JONES V. COM.
CRIMINAL: Double Jeopardy
PUBLISHED: AFFIRMING (HENRY)
DATE RENDERED: 9/29/2006
Commonwealth properly amended the indictment against Defendant originally charged with (1) operating a motor vehicle while DUI (fourth or greater offense), (2) driving on a suspended license (which had been suspended for DUI) while again driving under the influence (third offense), (3) second-degree wanton endangerment, (4) driving with no insurance, and (5) being a first-degree persistent felony offender. TC properly permitted the Commonwealth to amend Count One of the indictment down to DUI second offense, Count Two of the indictment down to a second offense, and Count Five of the indictment to being a first-degree PFO. In doing so, the Commonwealth intended to apply one of Jones’ prior DUI convictions to the PFO charge instead of the DUI charge to avoid the double enhancement problem.

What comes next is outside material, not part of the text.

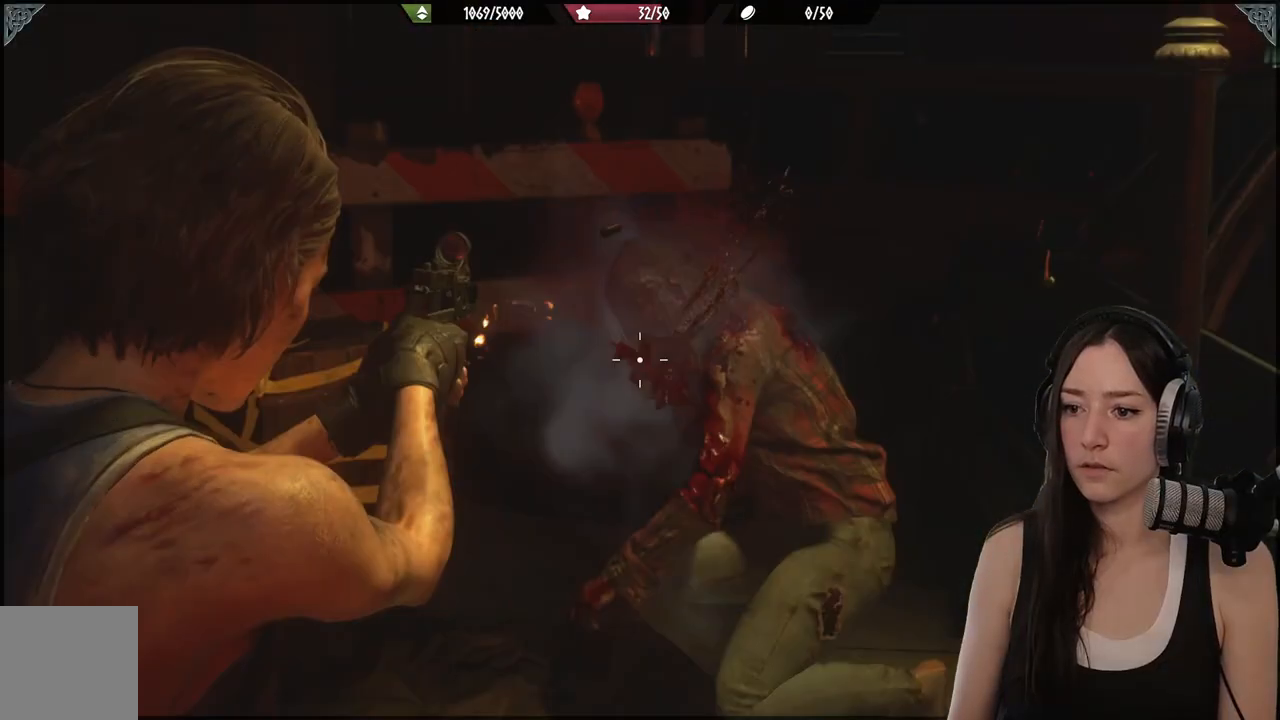
{"buttons": [], "left_stick": "up-right", "right_stick": "down-right", "events": [[67, "R2", "up"], [67, "right_stick", "center"], [450, "left_stick", "up-right"], [467, "right_stick", "down-right"], [500, "L2", "up"]]}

There is nothing within any of the provisions of KRS 189A.010 that purport to limit a prosecutor’s discretion to bring whatever charges he or she sees fit against a defendant or to amend those charges. Accordingly, CA rejected Jones’ contention that KRS 189A.010 prohibits the amendment to the indictment that was allowed in this case.
Finally, a conviction for DUI and the use of that DUI as an aggravating factor in a suspended license conviction does not place a Defendant in double jeopardy.